# Hem turning up



## Callieslamb

How do you put a hem in something like a jean skirt to keep it from rolling up all the time?

I have this trouble with almost every narrow hem that I put in a piece of clothing. 

Any advice?


----------



## sewsilly

Some things, you simply can't put a very narrow hem in... better to put in a facing, turn it back and hem that. It actually makes a cute design element to use a different fabric (calico print for jeans) to face it with. You get an occasional glimpse, depending on length and tightness of skirt... cute!

dawn


----------



## Callieslamb

never though of that! Thanks.


----------



## mamajohnson

On my jean skirts that do that, I actually take them and put them on a hanger, moisten the hem and just pull and flatten it down. If it is real stubborn I will fold it backwards and crease it with my fingers. Sometimes it seems I have to do it every time I wash the skirt, but it helps. (ironing does too)


----------



## momtaylor

my jean shirts that do this, get washed/dryed halfway and hung to dry the rest of the way with clothespins attached to keep them straight. Works great for me.


----------



## ErinP

On _Sewing with Nancy_ today she showed how to keep a knit from rolling at the hem, so I would assume it'd work for other fabrics as well...

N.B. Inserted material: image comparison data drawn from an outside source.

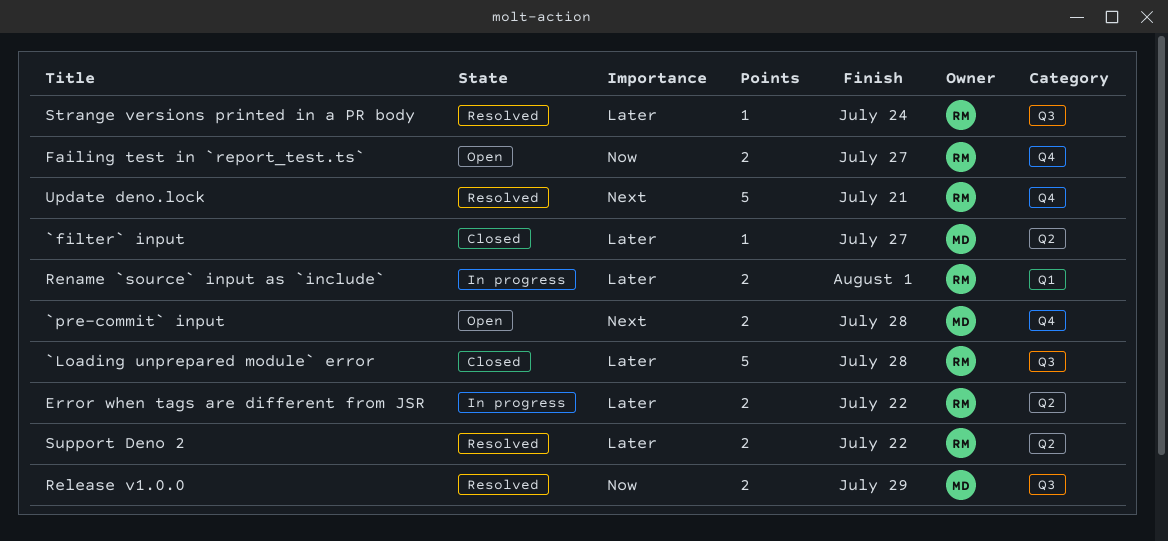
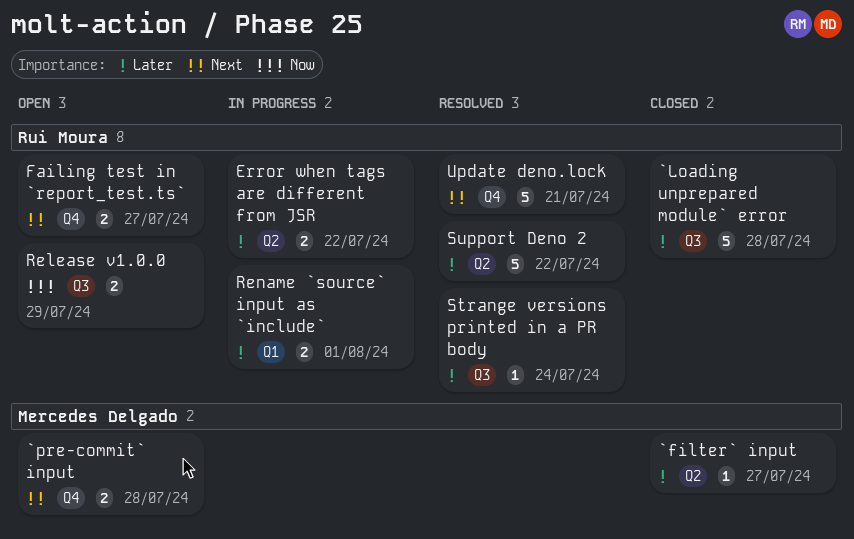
Failing test in `report_test.ts`, priority: Now -> Next
Release v1.0.0, status: Resolved -> Open
Release v1.0.0, owner: Mercedes Delgado -> Rui Moura
Support Deno 2, estimate: 2 -> 5

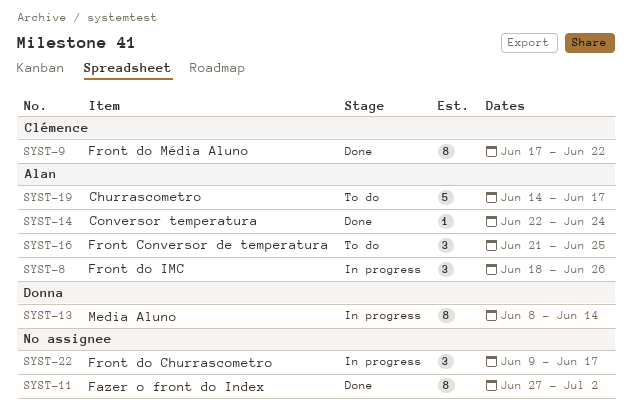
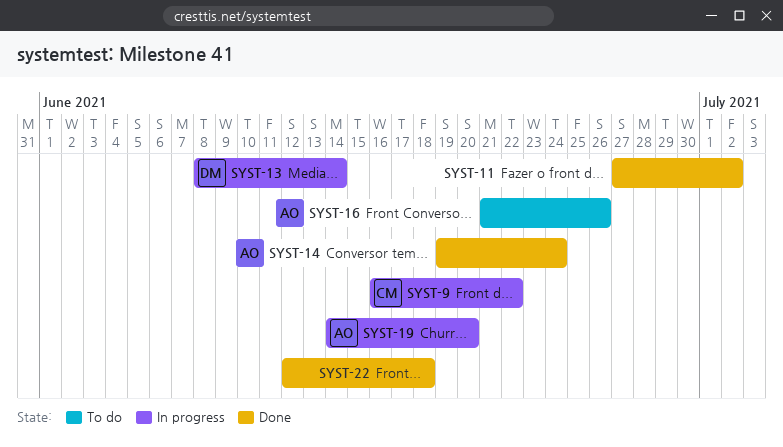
SYST-8: present -> none
SYST-9, status: Done -> In progress
SYST-9, start: Jun 17 -> Jun 16
SYST-14, start: Jun 22 -> Jun 19
SYST-16, due: Jun 25 -> Jun 26
SYST-19, status: To do -> In progress
SYST-19, due: Jun 17 -> Jun 20
SYST-22, status: In progress -> Done
SYST-22, start: Jun 9 -> Jun 12
SYST-22, due: Jun 17 -> Jun 18

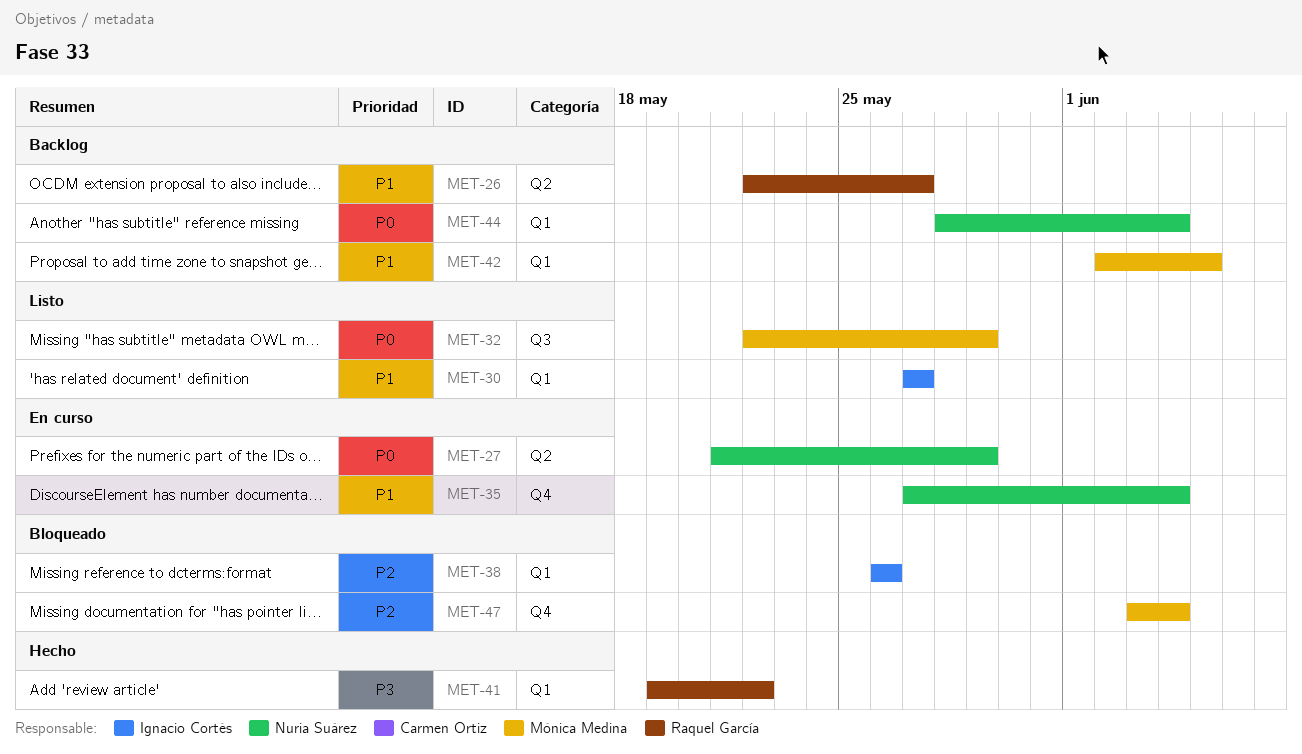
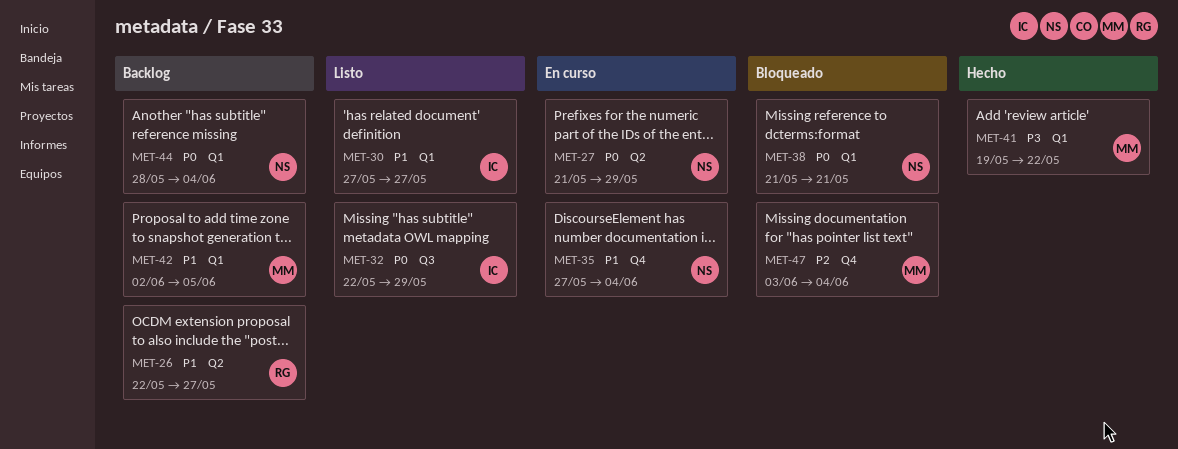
MET-32, owner: Mónica Medina -> Ignacio Cortés
MET-38, owner: Ignacio Cortés -> Nuria Suárez
MET-38, priority: P2 -> P0
MET-38, start: May 26 -> May 21
MET-38, due: May 26 -> May 21
MET-41, owner: Raquel García -> Mónica Medina

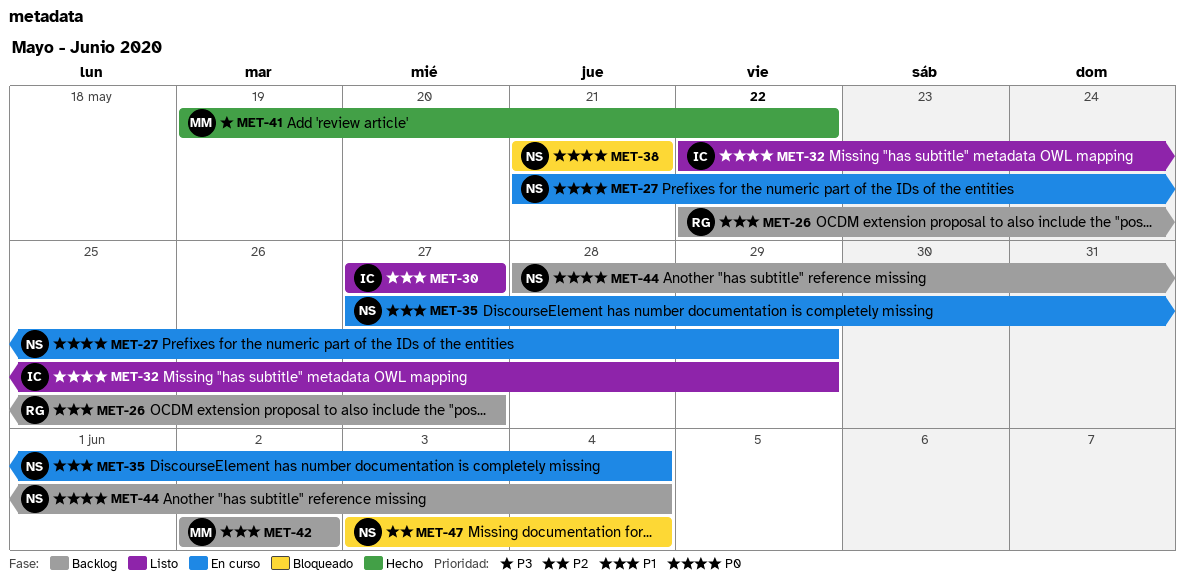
MET-42, due: Jun 5 -> Jun 2
MET-47, owner: MM -> NS

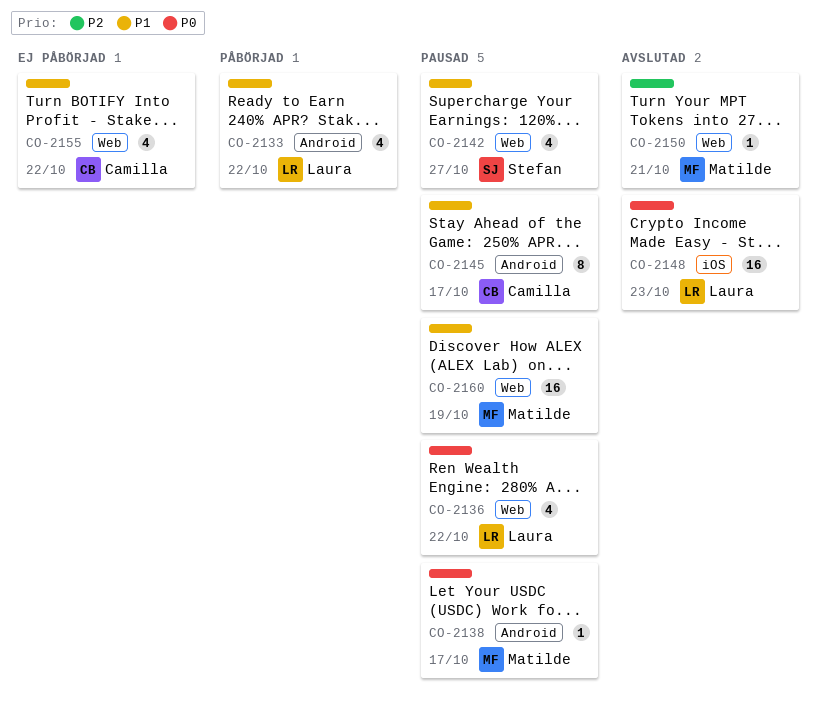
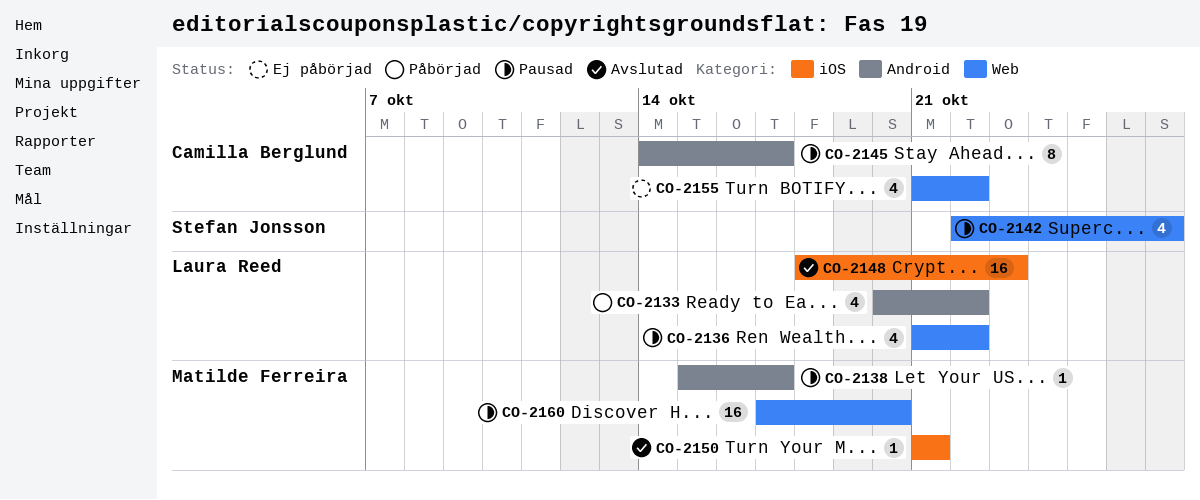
CO-2150, label: Web -> iOS
CO-2160, due: Oct 19 -> Oct 20

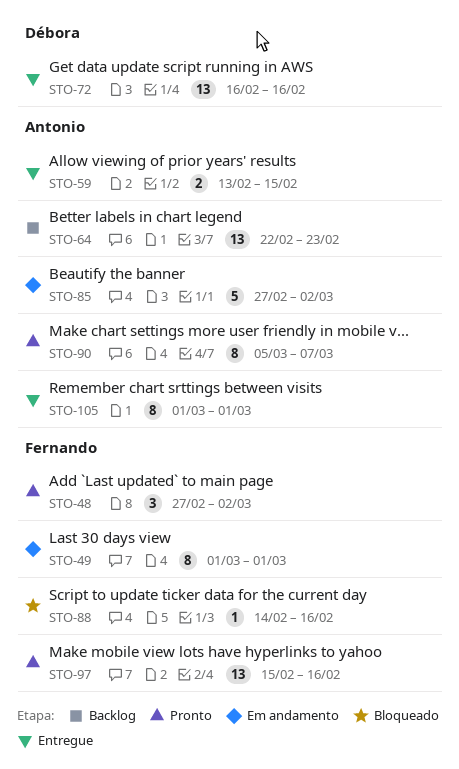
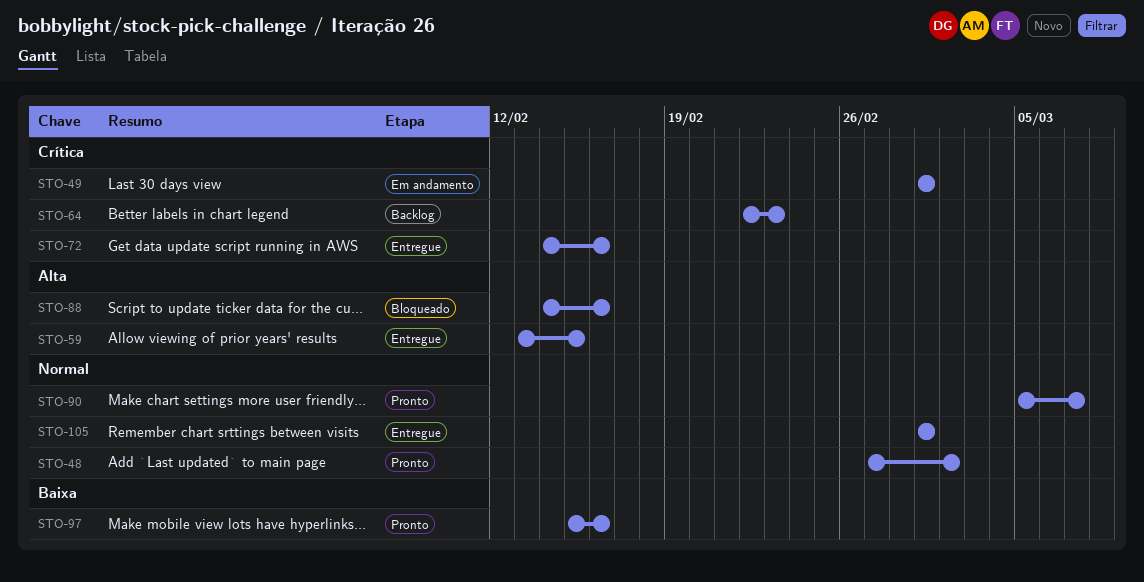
STO-72, start: Feb 16 -> Feb 14
STO-85: present -> none

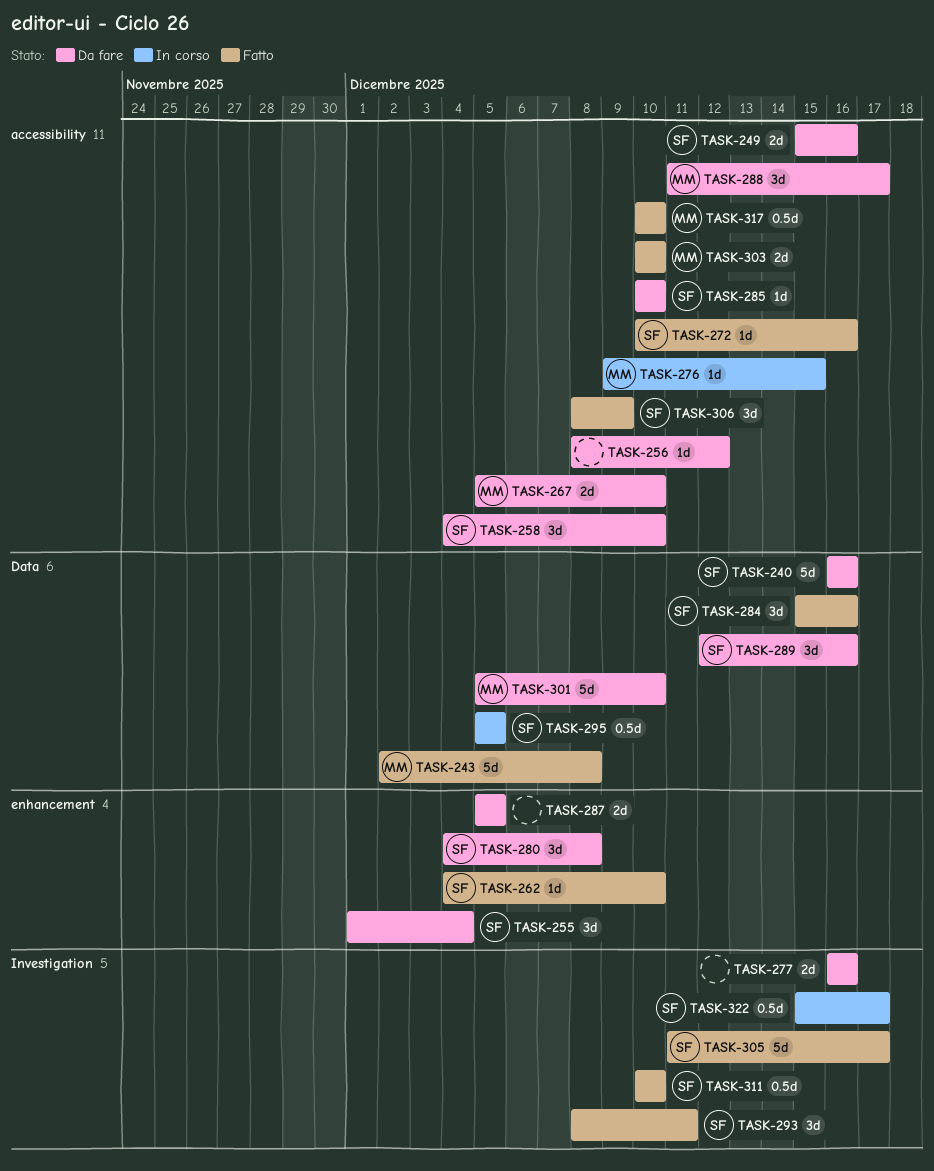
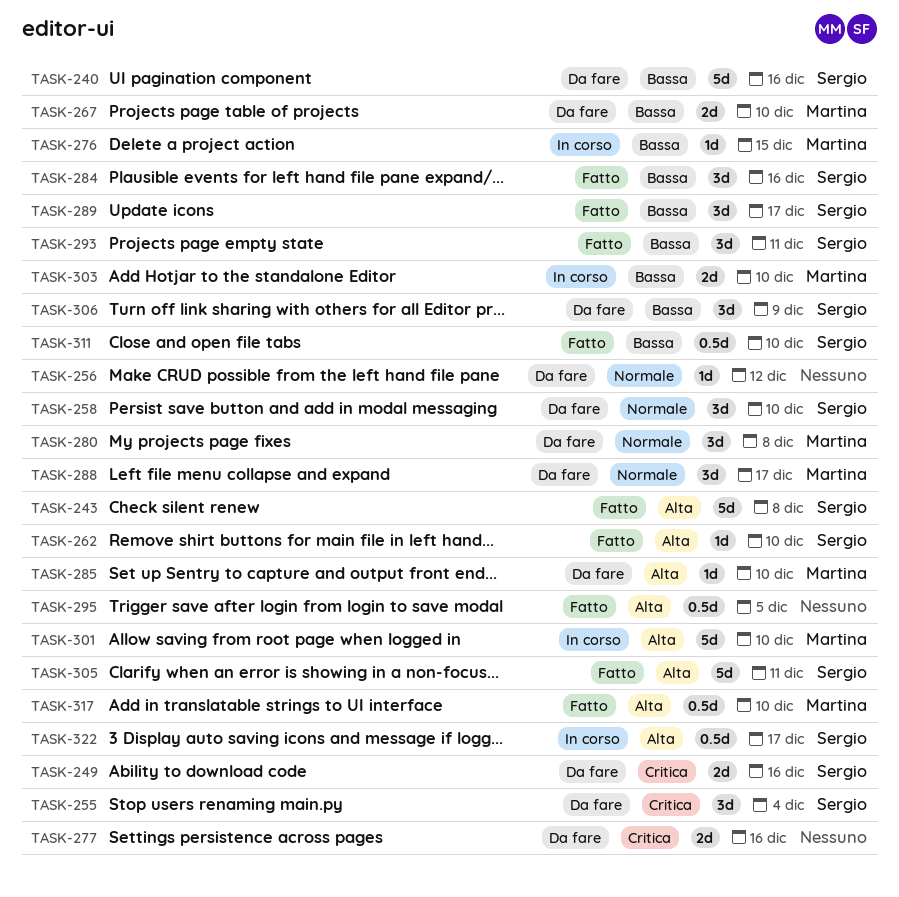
TASK-243, owner: Martina -> Sergio
TASK-272: present -> none
TASK-280, owner: Sergio -> Martina
TASK-285, owner: Sergio -> Martina
TASK-287: present -> none
TASK-289, status: Da fare -> Fatto
TASK-289, due: Dec 16 -> Dec 17
TASK-295, status: In corso -> Fatto
TASK-295, owner: Sergio -> none
TASK-301, status: Da fare -> In corso
TASK-303, status: Fatto -> In corso
TASK-305, due: Dec 17 -> Dec 11
TASK-306, status: Fatto -> Da fare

Just put some fusible web on the unfinished edge, remove the paper and press together (like you're doing a no-sew hem). 
Then top stitch like normal.


----------



## Callieslamb

I knew you ladies would have ideas for me. thanks!


----------



## sewtlm

That's what IRON is for.


----------



## dragonchick

sewtlm said:


> That's what IRON is for.


Ah, whats an iron?

DC


----------



## Callieslamb

I have tried ironing and the hem just pops right back up later. I thought it had to do something with the line of the hem - being on the straight-grain rather than curved as many skirts are.


----------